Welche Rechte hat ein Vorerbe?

Auch ist der überlebende Ehepartner als Vorerbe nicht in der Lage zu bestimmen, wer das Vermögen des zuerst verstorbenen Partners als Erbe erhalten soll. Diese Frage hat der zuerst verstorbene Partner vielmehr schon selber durch die Benennung eines Nacherben in seinem Testament geklärt.
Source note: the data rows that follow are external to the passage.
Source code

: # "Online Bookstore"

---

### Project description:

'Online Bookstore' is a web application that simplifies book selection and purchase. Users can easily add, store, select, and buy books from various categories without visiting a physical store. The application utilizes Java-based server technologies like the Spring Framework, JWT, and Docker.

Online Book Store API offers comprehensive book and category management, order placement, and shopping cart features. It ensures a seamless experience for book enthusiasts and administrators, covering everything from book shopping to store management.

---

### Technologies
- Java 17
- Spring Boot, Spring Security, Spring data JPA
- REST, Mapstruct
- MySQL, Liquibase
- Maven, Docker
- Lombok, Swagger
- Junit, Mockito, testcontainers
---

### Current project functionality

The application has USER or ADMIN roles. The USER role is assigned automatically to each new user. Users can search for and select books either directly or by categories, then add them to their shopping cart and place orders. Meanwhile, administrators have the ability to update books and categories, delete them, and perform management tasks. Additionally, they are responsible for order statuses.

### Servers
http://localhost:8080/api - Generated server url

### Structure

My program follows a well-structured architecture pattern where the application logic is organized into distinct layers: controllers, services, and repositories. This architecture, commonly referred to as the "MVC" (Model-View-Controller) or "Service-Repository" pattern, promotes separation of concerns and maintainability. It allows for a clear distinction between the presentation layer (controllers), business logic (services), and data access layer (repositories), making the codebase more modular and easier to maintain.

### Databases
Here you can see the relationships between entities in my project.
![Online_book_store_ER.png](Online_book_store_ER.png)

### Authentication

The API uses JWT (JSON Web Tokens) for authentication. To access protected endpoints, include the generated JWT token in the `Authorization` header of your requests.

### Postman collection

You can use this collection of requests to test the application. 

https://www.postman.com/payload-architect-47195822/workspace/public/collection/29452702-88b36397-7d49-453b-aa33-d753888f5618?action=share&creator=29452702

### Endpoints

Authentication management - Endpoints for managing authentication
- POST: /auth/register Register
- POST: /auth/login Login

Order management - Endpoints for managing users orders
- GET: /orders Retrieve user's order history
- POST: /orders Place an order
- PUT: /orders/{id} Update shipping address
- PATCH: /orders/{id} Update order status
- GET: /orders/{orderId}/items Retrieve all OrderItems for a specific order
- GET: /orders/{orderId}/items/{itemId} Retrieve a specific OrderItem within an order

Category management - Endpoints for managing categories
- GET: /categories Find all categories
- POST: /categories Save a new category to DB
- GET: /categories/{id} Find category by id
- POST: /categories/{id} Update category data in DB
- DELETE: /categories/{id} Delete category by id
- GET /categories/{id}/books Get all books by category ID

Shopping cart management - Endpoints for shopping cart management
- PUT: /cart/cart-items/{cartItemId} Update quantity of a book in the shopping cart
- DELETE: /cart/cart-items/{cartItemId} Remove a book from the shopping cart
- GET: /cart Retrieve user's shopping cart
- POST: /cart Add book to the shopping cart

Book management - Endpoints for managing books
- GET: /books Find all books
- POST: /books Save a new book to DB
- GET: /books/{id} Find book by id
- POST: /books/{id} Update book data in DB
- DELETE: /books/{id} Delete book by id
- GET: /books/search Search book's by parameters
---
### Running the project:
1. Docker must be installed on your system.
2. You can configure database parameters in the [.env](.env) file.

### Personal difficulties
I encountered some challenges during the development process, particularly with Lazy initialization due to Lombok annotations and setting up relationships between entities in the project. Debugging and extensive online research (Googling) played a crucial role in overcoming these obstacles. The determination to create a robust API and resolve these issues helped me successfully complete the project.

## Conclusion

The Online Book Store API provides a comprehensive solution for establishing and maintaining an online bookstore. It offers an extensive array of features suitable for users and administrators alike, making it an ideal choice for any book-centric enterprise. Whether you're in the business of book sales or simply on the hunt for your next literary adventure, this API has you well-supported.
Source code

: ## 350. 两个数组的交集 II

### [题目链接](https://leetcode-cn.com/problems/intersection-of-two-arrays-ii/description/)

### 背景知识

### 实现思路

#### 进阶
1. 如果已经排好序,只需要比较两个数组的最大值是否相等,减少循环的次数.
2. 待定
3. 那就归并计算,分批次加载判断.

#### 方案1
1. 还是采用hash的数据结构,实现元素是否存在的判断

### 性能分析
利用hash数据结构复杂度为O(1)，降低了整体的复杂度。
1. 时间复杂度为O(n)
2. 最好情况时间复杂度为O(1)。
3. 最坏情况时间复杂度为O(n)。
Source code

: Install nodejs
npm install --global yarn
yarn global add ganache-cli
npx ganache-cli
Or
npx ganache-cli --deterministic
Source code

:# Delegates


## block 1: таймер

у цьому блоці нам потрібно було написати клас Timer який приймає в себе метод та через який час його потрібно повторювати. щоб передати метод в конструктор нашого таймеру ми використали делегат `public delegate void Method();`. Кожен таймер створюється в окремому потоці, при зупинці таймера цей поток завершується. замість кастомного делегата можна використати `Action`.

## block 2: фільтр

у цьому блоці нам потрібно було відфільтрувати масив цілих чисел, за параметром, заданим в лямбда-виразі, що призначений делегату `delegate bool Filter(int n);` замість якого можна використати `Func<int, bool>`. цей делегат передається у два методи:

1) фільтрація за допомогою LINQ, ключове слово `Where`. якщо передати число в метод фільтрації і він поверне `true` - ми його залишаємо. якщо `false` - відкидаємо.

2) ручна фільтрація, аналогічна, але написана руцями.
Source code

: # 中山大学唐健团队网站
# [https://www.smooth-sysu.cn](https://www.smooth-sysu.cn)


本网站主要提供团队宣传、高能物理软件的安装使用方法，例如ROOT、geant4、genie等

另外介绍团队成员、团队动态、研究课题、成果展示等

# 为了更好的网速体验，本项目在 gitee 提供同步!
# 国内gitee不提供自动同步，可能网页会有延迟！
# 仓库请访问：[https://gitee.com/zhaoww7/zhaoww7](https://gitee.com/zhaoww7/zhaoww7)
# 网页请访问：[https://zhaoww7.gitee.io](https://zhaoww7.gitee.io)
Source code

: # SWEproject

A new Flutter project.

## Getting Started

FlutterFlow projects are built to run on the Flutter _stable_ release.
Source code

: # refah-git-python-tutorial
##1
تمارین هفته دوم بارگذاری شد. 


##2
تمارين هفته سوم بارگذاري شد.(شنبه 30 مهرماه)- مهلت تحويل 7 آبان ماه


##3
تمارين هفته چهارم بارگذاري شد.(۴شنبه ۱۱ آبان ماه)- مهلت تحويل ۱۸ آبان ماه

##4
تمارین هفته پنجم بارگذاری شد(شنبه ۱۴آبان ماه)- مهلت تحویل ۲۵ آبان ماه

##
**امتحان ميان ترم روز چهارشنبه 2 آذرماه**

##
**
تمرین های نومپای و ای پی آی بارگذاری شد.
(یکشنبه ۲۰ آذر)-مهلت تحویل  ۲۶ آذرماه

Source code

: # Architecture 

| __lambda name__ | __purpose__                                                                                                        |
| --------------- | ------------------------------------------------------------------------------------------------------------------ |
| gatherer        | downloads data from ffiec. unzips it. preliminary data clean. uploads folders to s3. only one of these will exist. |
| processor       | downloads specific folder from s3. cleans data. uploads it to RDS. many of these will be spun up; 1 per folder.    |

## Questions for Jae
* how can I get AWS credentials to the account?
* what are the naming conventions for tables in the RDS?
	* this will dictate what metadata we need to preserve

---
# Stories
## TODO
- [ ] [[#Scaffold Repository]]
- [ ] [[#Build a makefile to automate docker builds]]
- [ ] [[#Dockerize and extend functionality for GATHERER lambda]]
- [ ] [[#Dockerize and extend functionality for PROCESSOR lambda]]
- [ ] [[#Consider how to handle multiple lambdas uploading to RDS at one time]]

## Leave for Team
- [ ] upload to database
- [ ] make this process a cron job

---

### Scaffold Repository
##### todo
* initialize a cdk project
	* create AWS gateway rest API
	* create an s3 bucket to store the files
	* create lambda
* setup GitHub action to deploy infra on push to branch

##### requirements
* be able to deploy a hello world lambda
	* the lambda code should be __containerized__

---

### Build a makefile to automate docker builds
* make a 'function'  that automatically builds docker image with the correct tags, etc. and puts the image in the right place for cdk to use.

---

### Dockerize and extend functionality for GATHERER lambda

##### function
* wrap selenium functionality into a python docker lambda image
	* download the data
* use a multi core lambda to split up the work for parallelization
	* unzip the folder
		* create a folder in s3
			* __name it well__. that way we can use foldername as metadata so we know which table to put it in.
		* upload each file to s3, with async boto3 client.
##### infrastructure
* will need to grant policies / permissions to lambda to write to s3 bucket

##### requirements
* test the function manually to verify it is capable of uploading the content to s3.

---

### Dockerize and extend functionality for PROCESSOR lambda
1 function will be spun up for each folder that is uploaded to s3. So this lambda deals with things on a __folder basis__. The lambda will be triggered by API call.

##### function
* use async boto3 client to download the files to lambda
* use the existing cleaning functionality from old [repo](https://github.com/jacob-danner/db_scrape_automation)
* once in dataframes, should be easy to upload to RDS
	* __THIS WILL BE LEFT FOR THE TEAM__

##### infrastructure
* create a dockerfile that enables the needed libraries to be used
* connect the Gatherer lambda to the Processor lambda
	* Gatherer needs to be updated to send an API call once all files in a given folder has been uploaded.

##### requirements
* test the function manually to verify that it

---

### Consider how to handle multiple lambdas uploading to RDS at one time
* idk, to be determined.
Eine Trennungslösung nach dem Tod des zuerst versterbenden Ehepartners kann alternativ auch dadurch umgesetzt werden, indem der zuerst versterbende Partner seine Kinder als Erben benennt und zugunsten des überlebenden Ehepartners ein Nießbrauchsvermächtnis an seinem kompletten Vermögen aussetzt.

Im Ergebnis werden diejenigen Eheleute die Trennungslösung gegenüber der Einheitslösung favorisieren, die auf den Lauf ihres Vermögens stärker Einfluss nehmen wollen und im Interesse der Kinder mehr Wert auf den Erhalt ihres Vermögens legen.